9.1.1 What to include for specific tests
- t-tests: t(df) = 1.23, p = .012. df stands for degrees of freedom and is shown in the
t.test()
-output. If equal variances are assumed, it is the sample size - 1; otherwise, typically a bit less. In any case, it describes which t-distribution was used to find the p-value. - F-tests (for ANOVAs and model evaluation): F(df1, df2) = 1.23, p = .012. Here you have two degrees of freedom, df1 for the model and df2 for the error term. Both are provided in the output of various functions; a simple heuristic for checking whether you got them the right way round is that df2 should be the larger one in the vast majority of cases.
- Correlations: r = .12, p = .012. Given that correlations are bounded by -1 and 1, the leading 0 is always ommitted. If you use Spearman’s rank order correlation, it is reported as rho = .12; the Greek letter \(\rho\) is not typically used.
- \(\chi^2\)-tests: \(\chi^2\)(df) = 1.23, p = .012. Here the degrees of freedom are the number of frequency table rows - 1 * the number of columns - 1. When you
simulate.p.values
, R does not report it because it does not use a fixed \(\chi^2\)-distribution to look up the p-values; you should report it nonetheless as it also gives an indication for the complexity of your hypothesis.
Examples can be found all over the internet; this set of notes contains detailed instructions for most statistical tests.
9.1.2 Formatting
- Any Roman letters (p, r, F, t, R^2, M) that stand for specific statistics are printed in italics
- If a statistic cannot have a value higher than 1 (i.e. for p, r, rho, R^2) the leading 0 should be omitted, i.e. p = .04 rather than p = 0.04
- If you want to use Greek letters (e.g., \(\alpha, \beta, \chi, \Delta\)) in RMarkdown, the easiest way to get them is to create an inline formula (an expression wrapped into dollar signs) and then type the name of the letter after a \, for instance
$\alpha$
You can use the same approach to show sums, fractions etc., though you would generally not need that in this course. The easiest way to get special characters like Greek letters into Word documents is to Google and copy-paste them. - To insert a superscript, most often ^2, into RMarkdown, type ^2. In Word, there is a superscript button close to the font size selection box.
- When it comes to descriptive statistics, N typically denotes the number of cases/participants, M the mean, and SD the standard deviation
9.1.3 Rounding
It is important to round numbers consistently, partly because too many decimal places might convey a false impression of accuracy, but also because numbers that do not convey relevant information can quickly clutter up papers and presentations - or does it help if I report that I spend 2.978536776 hours working on this book today?

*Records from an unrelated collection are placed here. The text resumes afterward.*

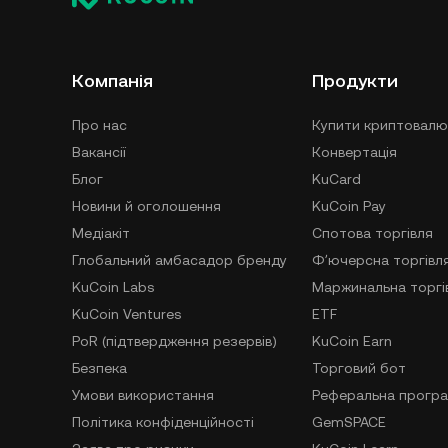
Компанія
Продукти
Про нас
Купити криптовалю
Вакансії
Конвертація
Блог
KuCard
Новини й оголошення
KuCoin Pay
Медіакіт
Спотова торгівля
Глобальний амбасадор бренду
Фʼючерсна торгівл
KuCoin Labs
Маржинальна торгі
KuCoin Ventures
ETF
PoR (підтвердження резервів)
KuCoin Earn
Безпека
Торговий бот
Умови використання
Реферальна прогр
Політика конфіденційності
GemSPACE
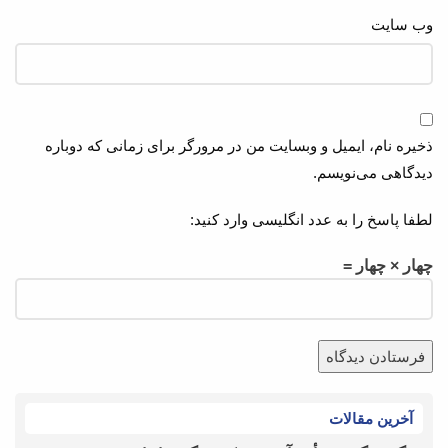
وب‌ سایت
ذخیره نام، ایمیل و وبسایت من در مرورگر برای زمانی که دوباره
دیدگاهی می‌نویسم.
لطفا پاسخ را به عدد انگلیسی وارد کنید:
چهار × چهار =
آخرین مقالات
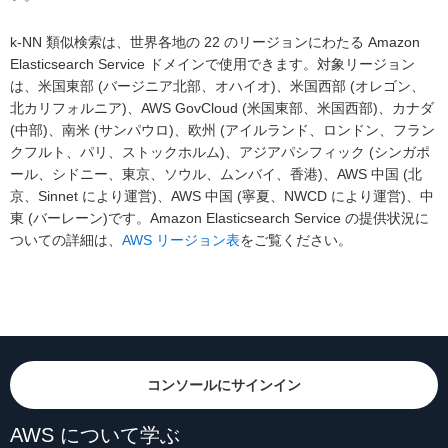
k-NN 類似検索は、世界各地の 22 のリージョンにわたる Amazon
Elasticsearch Service ドメインで使用できます。対象リージョン
は、米国東部 (バージニア北部、オハイオ)、米国西部 (オレゴン、
北カリフォルニア)、AWS GovCloud (米国東部、米国西部)、カナダ
(中部)、南米 (サンパウロ)、欧州 (アイルランド、ロンドン、フラン
クフルト、パリ、ストックホルム)、アジアパシフィック (シンガポ
ール、シドニー、東京、ソウル、ムンバイ、香港)、AWS 中国 (北
京、Sinnet により運営)、AWS 中国 (寧夏、NWCD により運営)、中
東 (バーレーン)です。Amazon Elasticsearch Service の提供状況に
ついての詳細は、
AWS リージョン表
をご覧ください。
コンソールにサインイン
AWS について学ぶ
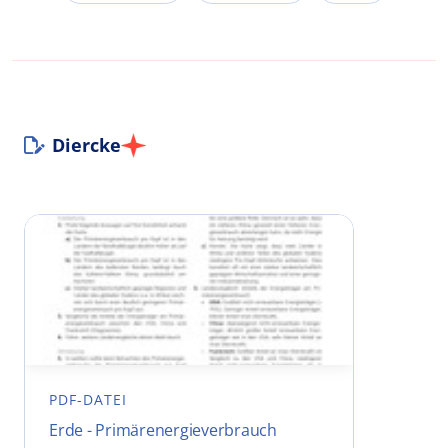
Diercke
PDF-DATEI
Erde - Primärenergieverbrauch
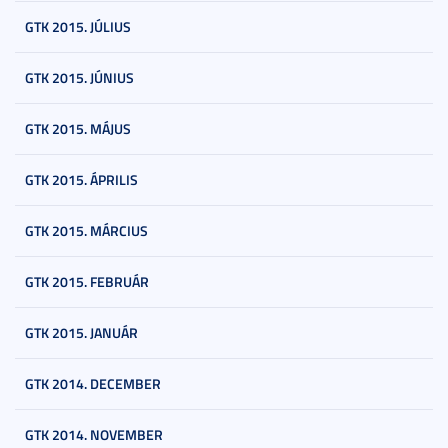
GTK 2015. JÚLIUS
GTK 2015. JÚNIUS
GTK 2015. MÁJUS
GTK 2015. ÁPRILIS
GTK 2015. MÁRCIUS
GTK 2015. FEBRUÁR
GTK 2015. JANUÁR
GTK 2014. DECEMBER
GTK 2014. NOVEMBER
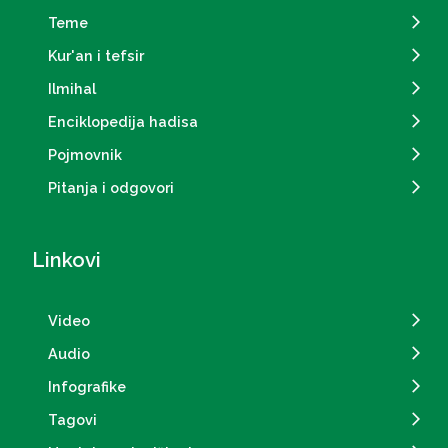
Teme
Kur'an i tefsir
Ilmihal
Enciklopedija hadisa
Pojmovnik
Pitanja i odgovori
Linkovi
Video
Audio
Infografike
Tagovi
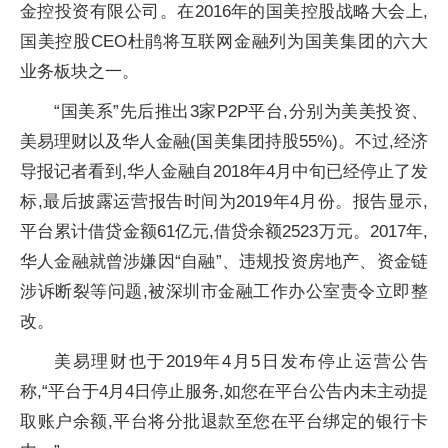
金控投资有限公司。在2016年的国美控股战略大会上,
国美控股CEO杜鹃将互联网金融列为国美集团的六大
业务板块之一。
“国美系”先后推出3家P2P平台,分别为美美投资、
美易理财以及华人金融(国美集团持股55%)。不过,经济
导报记者看到,华人金融自2018年4月中旬已经停止了发
标,最后披露运营报告时间为2019年4月份。报告显示,
平台累计借贷金额61亿元,借贷余额2523万元。2017年,
华人金融就曾涉嫌因“自融”、违规投资房地产、资金链
涉诉断裂等问题,被深圳市金融工作办公室责令立即整
改。
美易理财也于2019年4月5日发布停止运营公告
称,“平台于4月4日停止服务,如您在平台公告内未主动提
取账户余额,平台将分批退款至您在平台绑定的银行卡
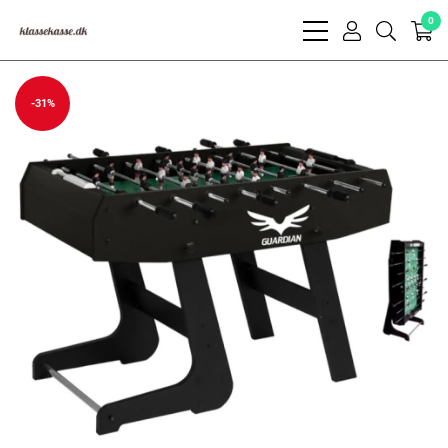
0
bars
user
search
light
light
light
-31%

In general, test statistics and most descriptive statistics should be rounded to two decimal places (i.e. places after the decimal point) and p-values to three decimal places. If that leads to descriptive statistics or regression coefficients to be rounded down to 0.00, that is a strong indication that you should consider changing the scale of the variables (e.g., from hours to minutes). p-values by definition can never be equal to 0, so here you need to pay attention to report small p-values as < .001 rather than = .000
How to round? (With one change to what you learned in school) Cross out all numbers after the last decimal place you want to keep. If the first number you crossed out is less than 5, then you are done. If it more than 5, then increase the last number you keep by 1. If it is 5 and any later number if more than 0, then also increase the last number you keep by one. If it is exactly 5 with only 0s following, then keep the last number unchanged if it is even, and increase it by 1 if it is odd. Some examples:
- 1.2349 –> 1.23
- 1.2351 –> 1.24
- 1.2350 –> 1.24
- 1.2250 –> 1.22 (!)
Why not just round up 5 like we all learned in school? If we always did that, we would introduce a small but consistent bias into our numbers. Therefore, this would better be randomised. The rule set out here goes towards randomisation without being too complicated, and is therefore what the APA guidelines recommend.